# Help on how to put my tags on.



## Bradly (Feb 13, 2012)

Hi guys. I wanted to put tags on my shirts, but not owning any sort of sewing machine and not being experienced with hand sewing I need some advice. I was possibly looking into using a fabric adhesive that would stay on even after plenty of washes. Does that exist? I was also thinking about maybe a handheld sewing machine. Something that isn't too much money. Do those sew strong enough for the tag to stay on after plenty of washes too? I also live in LA and need to find a company that can make my tags for me. Does anyone know of any great companies that make quality tags, but are cheap? I'm really trying to keep my production costs down. Also if you happen to know of a company that could do my tag sewing for me in LA that are cheap and great quality too please let me know. I might be willing to look into it if the price is right.THANK YOU SO MUCH FOR YOUR ADVICE AND HELP I REALLY APPRECIATE ANYTHIING!


----------



## suga1885 (Jan 19, 2012)

Bradly said:


> I also live in LA and need to find a company that can make my tags for me. Does anyone know of any great companies that make quality tags, but are cheap? I'm really trying to keep my production costs down.


Hi...I'm new to this, but I've been looking at hang tags, and one of the companies I'm getting samples from is Green Graphics & Printing (Recycled Paper & Blooming Hang Tags - Green Graphics And Prinitng). They are located in Van Nuys, CA which is pretty close. So check them out, request some samples!

Their prices seem pretty reasonable to me, $125 for 250 full color, front & back, 2" x 3.5", stringing included (but again, I'm new to this). Oh, one more thing, they are Green! Not sure how much that matters to you, but could help enhance your brand. 

I'll be better able to comment on quality once I receive my samples next week. Hope this helps some!


----------



## moksha (Oct 28, 2007)

Being in the LA area it is super easy to find a place to help with this. If your qty is low you should find a small tailor or seamstress shop. The cost to sew in labels shouldn't be more than about $.50 each, if you had a larger qty that cost would drop significantly.


----------



## moksha (Oct 28, 2007)

Or if you were thinking about adhesive you could order custom transfers and have a local print shop apply them for you with a heat press.


----------



## suga1885 (Jan 19, 2012)

Ooops...forgive me.  I gave you info on hang tags. LOL. I was reading too fast.

However, you may find this info useful in the future. If not...ah, don't blame me, I'm new at this!


----------

-- Given request --
Copy the part of the forum thread that opens with the words containing "Their prices seem" and closes with "this helps some!", substituting "tomorrow" for "next week". The items come from a separate source unrelated to the forum thread.

-- Records provided --
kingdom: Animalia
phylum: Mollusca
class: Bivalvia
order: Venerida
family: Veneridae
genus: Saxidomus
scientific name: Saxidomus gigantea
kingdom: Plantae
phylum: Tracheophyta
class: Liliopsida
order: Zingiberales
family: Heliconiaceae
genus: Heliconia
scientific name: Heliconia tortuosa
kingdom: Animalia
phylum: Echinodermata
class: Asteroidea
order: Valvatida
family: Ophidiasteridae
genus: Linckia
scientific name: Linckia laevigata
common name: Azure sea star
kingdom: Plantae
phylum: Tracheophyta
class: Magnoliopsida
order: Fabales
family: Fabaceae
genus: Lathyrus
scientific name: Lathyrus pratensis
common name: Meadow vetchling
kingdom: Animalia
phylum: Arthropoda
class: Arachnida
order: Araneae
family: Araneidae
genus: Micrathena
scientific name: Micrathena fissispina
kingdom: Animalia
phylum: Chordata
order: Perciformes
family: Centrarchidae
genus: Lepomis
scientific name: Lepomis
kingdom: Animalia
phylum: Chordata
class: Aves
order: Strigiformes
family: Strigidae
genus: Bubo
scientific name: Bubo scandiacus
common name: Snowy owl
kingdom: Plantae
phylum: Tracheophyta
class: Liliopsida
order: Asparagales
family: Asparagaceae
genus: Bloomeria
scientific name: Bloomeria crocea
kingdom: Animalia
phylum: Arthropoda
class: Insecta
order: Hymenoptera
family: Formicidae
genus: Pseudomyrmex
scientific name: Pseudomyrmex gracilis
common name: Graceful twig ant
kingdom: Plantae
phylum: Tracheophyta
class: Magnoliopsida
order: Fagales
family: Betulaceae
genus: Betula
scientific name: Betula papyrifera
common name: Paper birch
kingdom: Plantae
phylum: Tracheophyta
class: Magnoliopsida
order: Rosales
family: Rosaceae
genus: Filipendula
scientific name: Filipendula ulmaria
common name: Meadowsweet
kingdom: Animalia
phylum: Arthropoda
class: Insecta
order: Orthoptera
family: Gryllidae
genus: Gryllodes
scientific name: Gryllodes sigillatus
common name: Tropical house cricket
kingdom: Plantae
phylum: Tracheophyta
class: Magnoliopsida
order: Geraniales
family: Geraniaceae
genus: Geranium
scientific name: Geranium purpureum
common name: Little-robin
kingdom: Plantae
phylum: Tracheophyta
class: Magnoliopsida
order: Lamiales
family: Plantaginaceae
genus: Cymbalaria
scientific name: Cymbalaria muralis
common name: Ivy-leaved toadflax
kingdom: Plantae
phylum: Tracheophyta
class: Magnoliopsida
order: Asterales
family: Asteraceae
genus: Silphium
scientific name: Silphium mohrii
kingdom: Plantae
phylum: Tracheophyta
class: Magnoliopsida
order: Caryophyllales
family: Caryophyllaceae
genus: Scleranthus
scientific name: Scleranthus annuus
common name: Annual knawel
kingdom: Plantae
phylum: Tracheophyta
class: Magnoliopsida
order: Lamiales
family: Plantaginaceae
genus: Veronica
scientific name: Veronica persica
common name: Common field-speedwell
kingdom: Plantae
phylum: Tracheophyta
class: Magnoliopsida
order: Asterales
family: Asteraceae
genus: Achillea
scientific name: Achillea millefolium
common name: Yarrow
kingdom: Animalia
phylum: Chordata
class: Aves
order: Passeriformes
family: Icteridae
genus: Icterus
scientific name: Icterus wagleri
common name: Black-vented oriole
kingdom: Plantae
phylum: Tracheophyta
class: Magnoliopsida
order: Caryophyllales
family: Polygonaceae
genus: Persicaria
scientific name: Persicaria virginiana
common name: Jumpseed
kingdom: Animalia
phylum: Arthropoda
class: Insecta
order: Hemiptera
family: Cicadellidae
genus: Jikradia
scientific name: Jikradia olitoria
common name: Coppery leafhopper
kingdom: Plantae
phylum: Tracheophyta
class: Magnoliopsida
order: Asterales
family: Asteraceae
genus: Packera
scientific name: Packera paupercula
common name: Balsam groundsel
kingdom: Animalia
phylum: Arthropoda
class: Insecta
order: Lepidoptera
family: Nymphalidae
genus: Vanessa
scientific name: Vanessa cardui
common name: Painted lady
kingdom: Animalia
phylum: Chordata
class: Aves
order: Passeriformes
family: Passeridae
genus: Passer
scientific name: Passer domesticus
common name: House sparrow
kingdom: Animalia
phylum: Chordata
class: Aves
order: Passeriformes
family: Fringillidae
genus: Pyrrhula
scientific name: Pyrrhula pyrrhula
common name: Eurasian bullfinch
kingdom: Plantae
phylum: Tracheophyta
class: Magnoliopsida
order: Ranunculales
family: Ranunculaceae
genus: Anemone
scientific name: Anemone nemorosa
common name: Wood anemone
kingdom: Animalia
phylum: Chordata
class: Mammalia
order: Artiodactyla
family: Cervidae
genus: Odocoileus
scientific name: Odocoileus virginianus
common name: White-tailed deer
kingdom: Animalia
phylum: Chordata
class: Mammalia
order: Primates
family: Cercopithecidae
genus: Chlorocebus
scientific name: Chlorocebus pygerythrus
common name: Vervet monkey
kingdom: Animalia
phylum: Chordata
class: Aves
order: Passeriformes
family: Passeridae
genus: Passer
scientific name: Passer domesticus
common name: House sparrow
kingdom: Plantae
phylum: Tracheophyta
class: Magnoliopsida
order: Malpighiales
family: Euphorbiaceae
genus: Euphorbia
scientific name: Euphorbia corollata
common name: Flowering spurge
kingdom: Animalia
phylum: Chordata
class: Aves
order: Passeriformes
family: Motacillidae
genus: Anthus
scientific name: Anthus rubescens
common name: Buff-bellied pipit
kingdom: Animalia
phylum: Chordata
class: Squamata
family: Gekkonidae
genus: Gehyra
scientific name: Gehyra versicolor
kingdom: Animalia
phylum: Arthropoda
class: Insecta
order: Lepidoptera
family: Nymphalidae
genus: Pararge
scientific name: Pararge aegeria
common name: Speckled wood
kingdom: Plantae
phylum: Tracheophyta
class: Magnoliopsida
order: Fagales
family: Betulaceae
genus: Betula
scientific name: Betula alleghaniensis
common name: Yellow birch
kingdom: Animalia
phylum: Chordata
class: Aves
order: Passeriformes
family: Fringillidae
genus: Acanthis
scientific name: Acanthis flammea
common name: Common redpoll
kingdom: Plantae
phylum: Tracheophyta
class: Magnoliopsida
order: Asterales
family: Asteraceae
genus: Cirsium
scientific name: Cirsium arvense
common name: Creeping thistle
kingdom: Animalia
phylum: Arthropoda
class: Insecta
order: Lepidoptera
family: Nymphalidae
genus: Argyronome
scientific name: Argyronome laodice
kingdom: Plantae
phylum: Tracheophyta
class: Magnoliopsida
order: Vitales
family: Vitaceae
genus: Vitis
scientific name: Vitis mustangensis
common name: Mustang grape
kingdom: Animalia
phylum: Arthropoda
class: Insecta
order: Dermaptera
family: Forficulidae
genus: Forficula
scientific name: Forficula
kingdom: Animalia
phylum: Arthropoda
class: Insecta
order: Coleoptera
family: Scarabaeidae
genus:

-- Full solution --
Their prices seem pretty reasonable to me, $125 for 250 full color, front & back, 2" x 3.5", stringing included (but again, I'm new to this). Oh, one more thing, they are Green! Not sure how much that matters to you, but could help enhance your brand. 

I'll be better able to comment on quality once I receive my samples tomorrow. Hope this helps some!